Super Contribution Splitting


Superannuation contribution splitting means that you can split some superannuation contributions made in the previous financial year to your spouse’s superannuation account. It is a way for your spouse to accumulate their own superannuation, even if they have a low income or they are not working. Splitting your superannuation contributions will give you and your spouse more choices in how to prepare for your retirement.

HOW DOES IT WORK?

You can split contributions with your partner if you are married, or in a de facto relationship, as long as your partner is under 55, or between 55 and 65 and not yet retired.

Up to 85% of concessional superannuation contributions (e.g. superannuation guarantee contributions (SGC), salary sacrifice and contributions made by you for which you have claimed a tax deduction), made during one financial year can be split between you and your partner the following financial year.

Existing account balances and non-concessional contributions cannot be split. You are also not able to split more than the concessional contribution cap. The concessional contribution cap will apply for the spouse who is initially making the contribution. The amount split will not count towards the receiving spouse’s contribution caps.

For more information regarding the cap limits, please refer to the ‘Superannuation Contributions’ fact sheet under the Superannuation Financial Education Series

Superannuation contribution splitting is voluntary, which means that superannuation funds can decide whether or not they will offer contribution splitting to their members. Some superannuation funds will only allow contribution splitting if the spouse sets up a separate account in the same superannuation fund. In other words they won’t allow the money to be transferred to a different superannuation fund.

WHAT ARE THE BENEFITS OF CONTRIBUTION SPLITTING?

  • If you or your partner have met a condition of release to access your superannuation benefit and decide to take a lump sum benefit between the ages of 55 and 60, both of you will have access to a lifetime limit. As of 1 July 2015 the lifetime limit (tax-free amount) increased to $195,000 (from $185,000), however it should be noted that this cap is reduced by any amount previously accessed. This means you can effectively withdraw up to $390,000 tax-free before you both turn 60.

  • If you choose to split to an older spouse they will have access to tax-free income payments or lump sum withdrawals earlier than if the contributions were not split, as they will reach age 60 sooner than the younger spouse.

  • You can use contribution splitting to pay personal insurance premiums through super, which is particularly helpful if cash is tight.
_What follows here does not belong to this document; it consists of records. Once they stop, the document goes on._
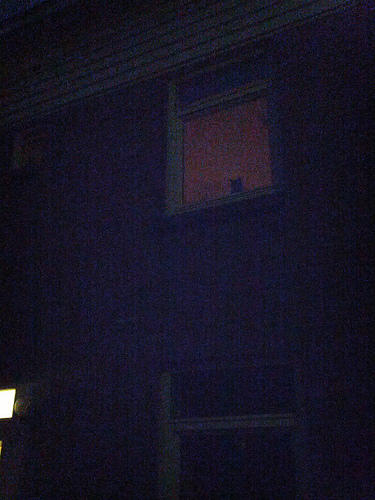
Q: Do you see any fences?
A: No, there are no fences.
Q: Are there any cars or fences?
A: No, there are no fences or cars.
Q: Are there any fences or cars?
A: No, there are no fences or cars.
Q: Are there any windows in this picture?
A: Yes, there is a window.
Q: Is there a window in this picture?
A: Yes, there is a window.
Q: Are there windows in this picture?
A: Yes, there is a window.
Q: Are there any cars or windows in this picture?
A: Yes, there is a window.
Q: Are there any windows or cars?
A: Yes, there is a window.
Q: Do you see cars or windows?
A: Yes, there is a window.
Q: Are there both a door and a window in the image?
A: Yes, there are both a window and a door.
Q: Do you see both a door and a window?
A: Yes, there are both a window and a door.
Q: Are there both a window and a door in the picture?
A: Yes, there are both a window and a door.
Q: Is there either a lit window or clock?
A: Yes, there is a lit window.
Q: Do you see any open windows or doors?
A: Yes, there is an open window.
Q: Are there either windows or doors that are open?
A: Yes, the window is open.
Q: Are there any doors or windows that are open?
A: Yes, the window is open.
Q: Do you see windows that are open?
A: Yes, there is an open window.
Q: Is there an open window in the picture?
A: Yes, there is an open window.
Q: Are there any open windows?
A: Yes, there is an open window.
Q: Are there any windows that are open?
A: Yes, there is a window that is open.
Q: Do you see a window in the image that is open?
A: Yes, there is a window that is open.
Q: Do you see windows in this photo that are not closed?
A: Yes, there is a open window.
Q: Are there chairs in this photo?
A: No, there are no chairs.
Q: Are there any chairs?
A: No, there are no chairs.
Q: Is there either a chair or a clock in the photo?
A: No, there are no chairs or clocks.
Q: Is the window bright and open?
A: Yes, the window is bright and open.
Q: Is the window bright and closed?
A: No, the window is bright but open.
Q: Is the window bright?
A: Yes, the window is bright.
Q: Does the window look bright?
A: Yes, the window is bright.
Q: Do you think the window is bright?
A: Yes, the window is bright.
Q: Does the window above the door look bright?
A: Yes, the window is bright.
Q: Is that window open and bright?
A: Yes, the window is open and bright.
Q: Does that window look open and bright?
A: Yes, the window is open and bright.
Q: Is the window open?
A: Yes, the window is open.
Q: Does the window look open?
A: Yes, the window is open.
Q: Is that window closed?
A: No, the window is open.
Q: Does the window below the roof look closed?
A: No, the window is open.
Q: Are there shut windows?
A: No, there is a window but it is open.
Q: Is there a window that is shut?
A: No, there is a window but it is open.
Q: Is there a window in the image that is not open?
A: No, there is a window but it is open.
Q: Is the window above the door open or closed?
A: The window is open.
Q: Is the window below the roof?
A: Yes, the window is below the roof.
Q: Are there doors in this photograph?
A: Yes, there is a door.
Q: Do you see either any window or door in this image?
A: Yes, there is a door.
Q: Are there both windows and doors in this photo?
A: Yes, there are both a door and a window.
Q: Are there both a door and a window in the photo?
A: Yes, there are both a door and a window.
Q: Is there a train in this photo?
A: No, there are no trains.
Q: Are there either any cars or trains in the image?
A: No, there are no trains or cars.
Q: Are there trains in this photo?
A: No, there are no trains.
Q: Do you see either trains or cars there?
A: No, there are no trains or cars.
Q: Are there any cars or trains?
A: No, there are no trains or cars.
This means both you and your partner may be able to afford the right level of cover.

  • Superannuation funds are not counted under the Centrelink Means tests for people under Age Pension age. If you are older than your partner and you split your contributions to your younger spouse, superannuation assets held by your younger partner will be ignored, potentially enabling you to qualify for more Centrelink benefits once you reach Age Pension age.

Note: Superannuation contribution splitting is voluntary; you will need to check with your superannuation fund if they offer the strategy.

Example

Bill, aged 34 has $100,000 in super, and has total employer contributions (including salary sacrifice) of

$20,000 made into his superannuation account each year. His wife Jean is not working, as she is raising their 2 children.

Bill and Jean visit their financial adviser as they are concerned about having no Life or TPD insurance on Jean. Bill has insurances through his superannuation fund. Their financial adviser suggests that they split $17,000 ($20,000 x 85%) of Bill’s super contributions into Jean’s superannuation account at the end of the financial year. This $17,000 will fund the cost of retaining Life and TPD insurance for Jean for at least the next 10 years. This allows the family to adequately insure Jean without having to use their existing cash flow.